The extraction query library is the critical piece. Instead of handing the agent a file path and hoping it figures out how to query it, LRO provides pre-computed queries that encode domain knowledge about common access patterns:

PatternWhat it does
EnumerationTabular listing of titles with confidence scores
FilteringNamespace-based subset selection
SearchCase-insensitive keyword matching across records
AggregationGroup-by distribution analysis
RankingTop-k extraction by score

All queries use jq against the JSONL file, composable via Unix pipelines. The agent picks a query pattern, runs it, and gets a focused subset. No need to understand the underlying data format.

What this is not

Not compression. LLMLingua, ACON, Selective Context: these trade fidelity for space. LRO preserves the complete result set. Nothing is lost. Delivery is deferred.

Not generic memory management. MemGPT provides the agent with general-purpose memory primitives and lets it figure out retrieval strategy. LRO provides result-specific extraction queries tailored to a particular tool’s output schema. The descriptor includes the queries. The agent does not need to formulate a retrieval strategy.

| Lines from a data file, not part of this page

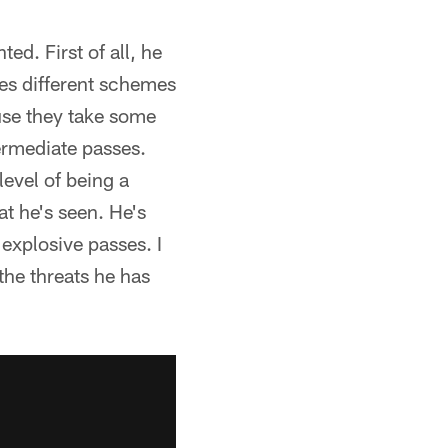
ted. First of all, he
les different schemes
use they take some
termediate passes.
level of being a
hat he's seen. He's
 explosive passes. I
 the threats he has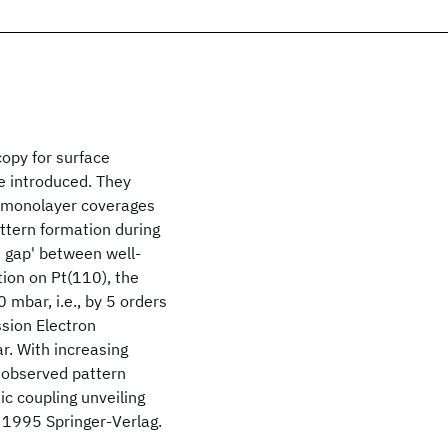
copy for surface
e introduced. They
submonolayer coverages
attern formation during
e gap' between well-
tion on Pt(110), the
mbar, i.e., by 5 orders
sion Electron
. With increasing
 observed pattern
ic coupling unveiling
© 1995 Springer-Verlag.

Not hierarchical retrieval. A-RAG optimizes how you find information across a corpus. LRO optimizes how the agent consumes a specific result set already retrieved.

The savings math

For a result set of n records at average token cost t per record, with the agent extracting k records and the descriptor costing d tokens:

savings = 1 - (d + k * t) / (n * t)

With representative numbers (247 records, 155 tokens each, 5 extracted, 800-token descriptor):

savings = 1 - (800 + 5 * 155) / (247 * 155) = 96%

That 96% is parametric. It depends on the access ratio k/n. If your agent inspects most records, savings drop. If it does targeted lookups in large result sets, savings go higher. The pattern wins whenever the working set is a small fraction of the total. In practice with memory recall operations, it almost always is.

A database cursor for LLM context

The closest analogy is database cursor management. When a SQL query produces a result set exceeding client buffer capacity, the database materializes server-side and provides a cursor for demand-driven access. In LRO, the extraction query library is the cursor and the context window is the client buffer.

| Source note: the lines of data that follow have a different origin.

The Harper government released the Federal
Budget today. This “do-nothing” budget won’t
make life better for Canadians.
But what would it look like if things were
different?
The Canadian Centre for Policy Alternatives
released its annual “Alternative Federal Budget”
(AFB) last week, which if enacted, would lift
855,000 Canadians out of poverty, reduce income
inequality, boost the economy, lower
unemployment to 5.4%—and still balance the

Li et al. made this connection explicit in their VLDB paper on database perspectives for LLM inference. Decades of database research on buffer management and result spooling directly inform LLM system design. LRO is a concrete instantiation of that observation.

Current status

LRO is specified as an extension in the atlatl specification, an implementation framework for the Memory Interchange Format (MIF). MIF is at version 0.1.0-draft. This is early-stage work, not an adopted standard.

The full specification includes configuration schema, conformance levels, and the complete extraction query library. An accompanying academic paper with formal definitions, related work analysis, and compression-based comparisons is in progress and will be published separately.

What’s next

LRO is a design contribution. The savings formula is parametric, not empirical. The work that needs doing:

Ablation studies. What happens when agents get the descriptor without extraction queries? How sensitive is performance to threshold selection?

Benchmarks. Does LRO maintain task accuracy compared to full inline injection, truncation, and compression baselines?

Agent behavior logging. Do agents actually use the extraction queries? How often? Do they compose compound queries?

Latency measurements. Does the materialization overhead pay for itself in reduced inference time?

If you build tool-augmented agent systems and run into context overflow, the pattern is straightforward to implement independent of MIF or atlatl. The core mechanism, threshold-gated materialization with a guided descriptor, applies to any high-cardinality tool output.

The source repository will be published on GitHub once the specification stabilizes. Feedback, critique, and independent implementations are welcome.